The role of cocaine in cardiac ischemia and subsequent reversible and irreversible pathologic changes is well established. Nevertheless, the mechanisms leading to cardiac injury and irreversible cellular changes remain elusive. Reactive oxygen species (ROSs) are the critical mediators of cellular damage during ischemia-reperfusion. To explore the response of cardiac oxidative stress parameters to intravenous (i.v.) And intraperitoneal (i.p.) cocaine exposure, cardiac total glutathione (GSH, GSSG), malonaldialdehyde (MDA), Mn-superoxide dismutase (Mn-SOD), catalase (CAT), GSH-peroxidase (GSH-px), and GSH s-transferase (GST) were measured, along with biochemical and histologic markers indicative of cardiac injury.
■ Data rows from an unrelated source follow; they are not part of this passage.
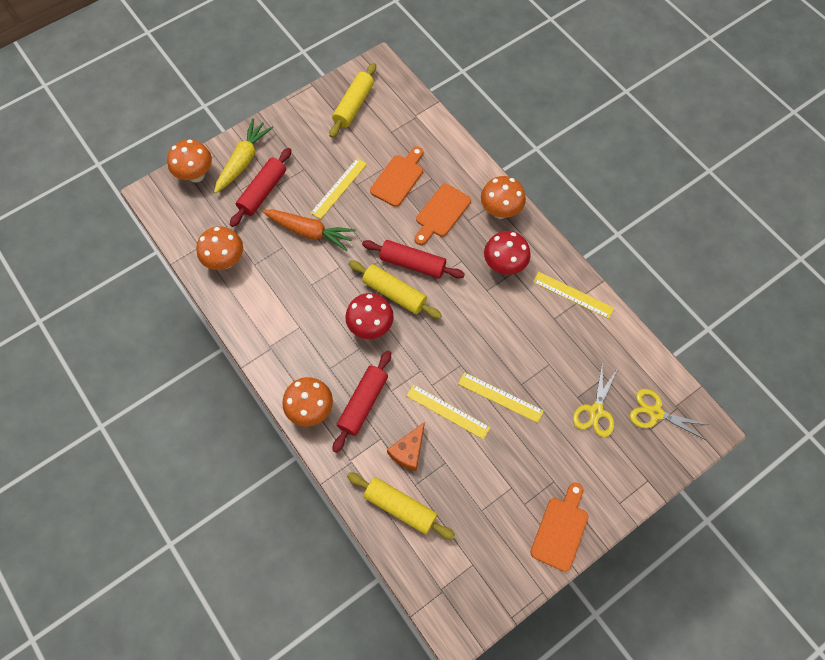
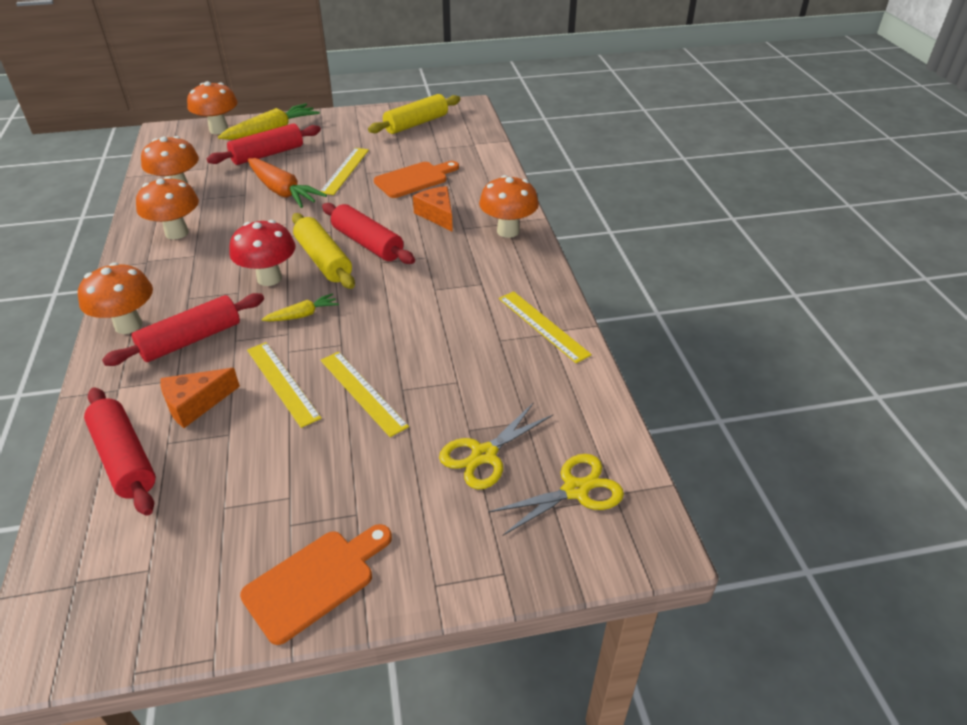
camera: 25 degrees right, 25 degrees down
(267, 309) = (177, 233): none -> orange mushroom
(339, 188) = (345, 170): yellow ruler -> yellow ruler turned 45 degrees counterclockwise
(400, 507) = (125, 458): yellow rolling pin -> red rolling pin
(418, 350) = (303, 315): none -> yellow carrot
(441, 213) = (437, 215): orange cutting board -> orange cheese
(504, 265) = (474, 275): red mushroom -> none
(655, 413) = (575, 490): yellow scissors -> yellow scissors turned 105 degrees clockwise

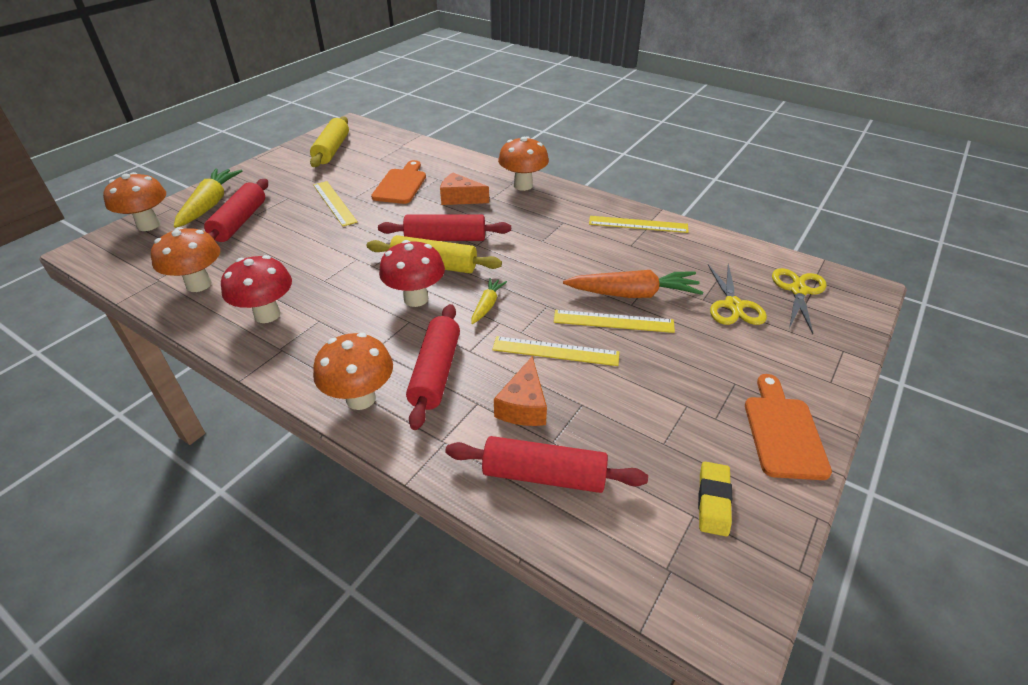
camera: 45 degrees left, 0 degrees up
(176, 574) = (713, 501): none -> yellow eraser
(177, 233) = (267, 315): orange mushroom -> red mushroom
(283, 191) = (308, 240): orange carrot -> orange carrot (633, 294)

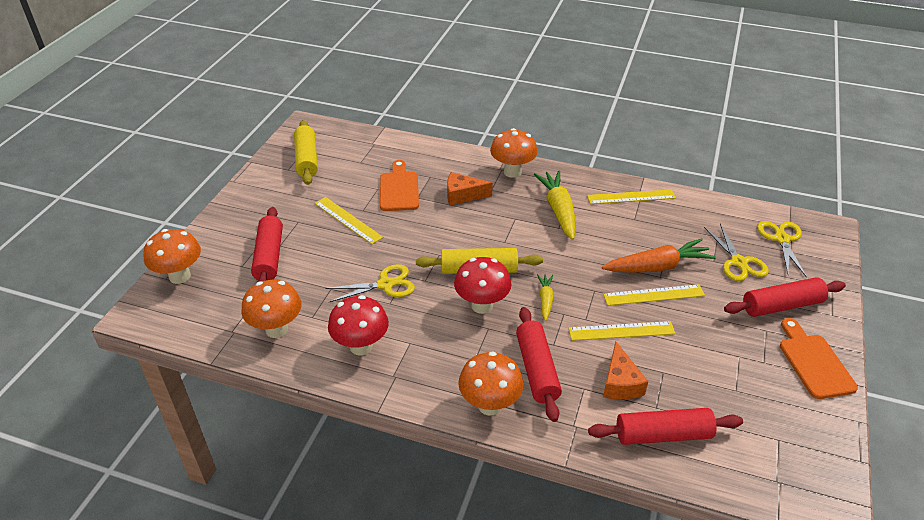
camera: 15 degrees left, 0 degrees up
(210, 204) = (226, 242): yellow carrot -> yellow carrot (558, 210)
(331, 263) = (385, 284): none -> yellow scissors
(445, 239) = (473, 241): red rolling pin -> red rolling pin (781, 306)
(713, 501) = (787, 426): yellow eraser -> none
Repeated i.p. cocaine exposure produced significant impairment in cardiac integrity, demonstrated by increased circulating lactate (2.4-fold; p < 0.0001), creatine kinase (2.2-fold; p < 0.0001), and creatinine levels (1.7-fold; p < 0.0001). Infiltration of neutrophils into myocardial cavities also was evident. These changes paralleled increases in cardiac MDA (25%; p < 0.04), GSSG (55%; p < 0.001), protein carbonyls (23%; p < 0.05), and Mn-SOD (23%; p < 0.05) levels, indicative of oxidative stress, decreases in GSH (35%; p < 0.01), adenosine triphosphate (ATP; 26%; p < 0.04), GSH-px (28%; p < 0.03), CAT (32%; p < 0.01), and GST (50%; p < 0.001) levels. Intravenous cocaine administration also had similar effects on cardiac oxidative stress measures. In conclusion, our data indicate that cocaine administration compromised the heart's antioxidant defense system.